======== DATASET

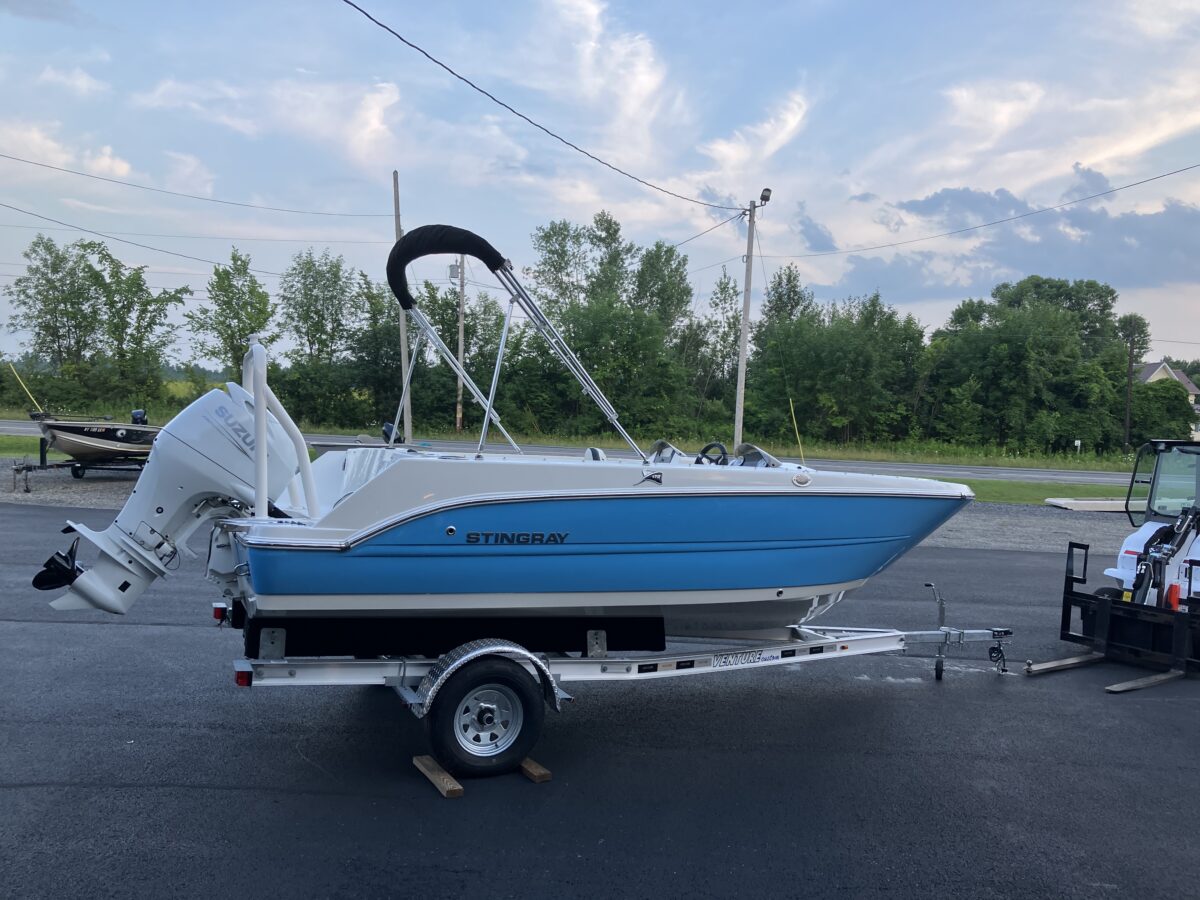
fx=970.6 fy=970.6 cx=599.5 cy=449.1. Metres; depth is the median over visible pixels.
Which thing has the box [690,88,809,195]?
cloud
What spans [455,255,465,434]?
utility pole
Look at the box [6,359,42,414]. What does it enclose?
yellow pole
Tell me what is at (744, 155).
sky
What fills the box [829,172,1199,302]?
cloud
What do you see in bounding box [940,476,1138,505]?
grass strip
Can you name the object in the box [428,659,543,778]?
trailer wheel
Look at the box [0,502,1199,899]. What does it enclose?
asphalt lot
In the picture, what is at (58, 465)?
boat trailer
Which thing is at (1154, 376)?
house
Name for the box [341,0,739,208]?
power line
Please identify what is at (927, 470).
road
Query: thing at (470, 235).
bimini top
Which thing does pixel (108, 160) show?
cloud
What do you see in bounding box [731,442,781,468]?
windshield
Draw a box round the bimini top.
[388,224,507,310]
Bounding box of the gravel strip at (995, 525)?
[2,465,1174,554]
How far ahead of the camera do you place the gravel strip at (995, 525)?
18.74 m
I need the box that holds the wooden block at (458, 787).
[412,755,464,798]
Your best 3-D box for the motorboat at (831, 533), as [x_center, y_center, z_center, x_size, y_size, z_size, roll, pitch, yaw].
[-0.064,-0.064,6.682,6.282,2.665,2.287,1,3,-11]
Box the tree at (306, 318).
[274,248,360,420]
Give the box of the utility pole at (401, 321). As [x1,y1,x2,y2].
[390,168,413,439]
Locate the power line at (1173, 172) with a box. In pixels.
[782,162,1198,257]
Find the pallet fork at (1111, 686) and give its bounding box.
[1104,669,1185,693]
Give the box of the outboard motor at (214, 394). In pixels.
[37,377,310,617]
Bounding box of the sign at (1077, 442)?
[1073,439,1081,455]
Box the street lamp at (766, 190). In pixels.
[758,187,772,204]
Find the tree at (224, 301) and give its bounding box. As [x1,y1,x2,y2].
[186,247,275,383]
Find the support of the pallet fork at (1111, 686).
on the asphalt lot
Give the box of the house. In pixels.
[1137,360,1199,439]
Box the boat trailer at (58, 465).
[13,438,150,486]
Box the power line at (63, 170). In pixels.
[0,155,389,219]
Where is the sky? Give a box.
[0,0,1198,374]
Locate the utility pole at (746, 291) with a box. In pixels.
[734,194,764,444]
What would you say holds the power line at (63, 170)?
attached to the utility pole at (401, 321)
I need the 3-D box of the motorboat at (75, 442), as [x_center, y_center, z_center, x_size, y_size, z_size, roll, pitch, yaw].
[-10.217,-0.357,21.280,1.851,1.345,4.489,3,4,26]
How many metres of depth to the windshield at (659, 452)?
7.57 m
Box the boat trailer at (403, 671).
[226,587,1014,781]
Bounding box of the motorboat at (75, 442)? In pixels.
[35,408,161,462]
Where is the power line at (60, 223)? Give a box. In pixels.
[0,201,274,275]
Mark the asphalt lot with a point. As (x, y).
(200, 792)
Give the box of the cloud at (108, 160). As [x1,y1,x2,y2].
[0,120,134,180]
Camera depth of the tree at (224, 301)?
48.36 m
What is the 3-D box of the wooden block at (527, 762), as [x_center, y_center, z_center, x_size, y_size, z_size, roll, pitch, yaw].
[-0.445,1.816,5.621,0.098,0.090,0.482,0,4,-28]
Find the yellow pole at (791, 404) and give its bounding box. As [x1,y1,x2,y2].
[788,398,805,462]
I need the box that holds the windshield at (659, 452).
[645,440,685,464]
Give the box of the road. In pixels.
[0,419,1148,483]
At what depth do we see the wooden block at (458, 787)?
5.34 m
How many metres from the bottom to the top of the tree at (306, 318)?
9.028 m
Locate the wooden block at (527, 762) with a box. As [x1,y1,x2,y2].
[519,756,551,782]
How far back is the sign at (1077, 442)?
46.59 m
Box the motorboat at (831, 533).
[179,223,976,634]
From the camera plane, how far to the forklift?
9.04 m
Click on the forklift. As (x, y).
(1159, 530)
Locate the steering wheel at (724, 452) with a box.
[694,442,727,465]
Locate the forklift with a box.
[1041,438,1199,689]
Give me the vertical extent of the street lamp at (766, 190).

================

■ EXERCISE DIRECTIONS:
In the answer, please give only the lines from the line containing "How far back is the sign at (1077, 442)?" through the final line of the data, copied exactly.

■ REPLY TO THE TASK:
How far back is the sign at (1077, 442)?
46.59 m
Box the motorboat at (831, 533).
[179,223,976,634]
From the camera plane, how far to the forklift?
9.04 m
Click on the forklift. As (x, y).
(1159, 530)
Locate the steering wheel at (724, 452) with a box.
[694,442,727,465]
Locate the forklift with a box.
[1041,438,1199,689]
Give me the vertical extent of the street lamp at (766, 190).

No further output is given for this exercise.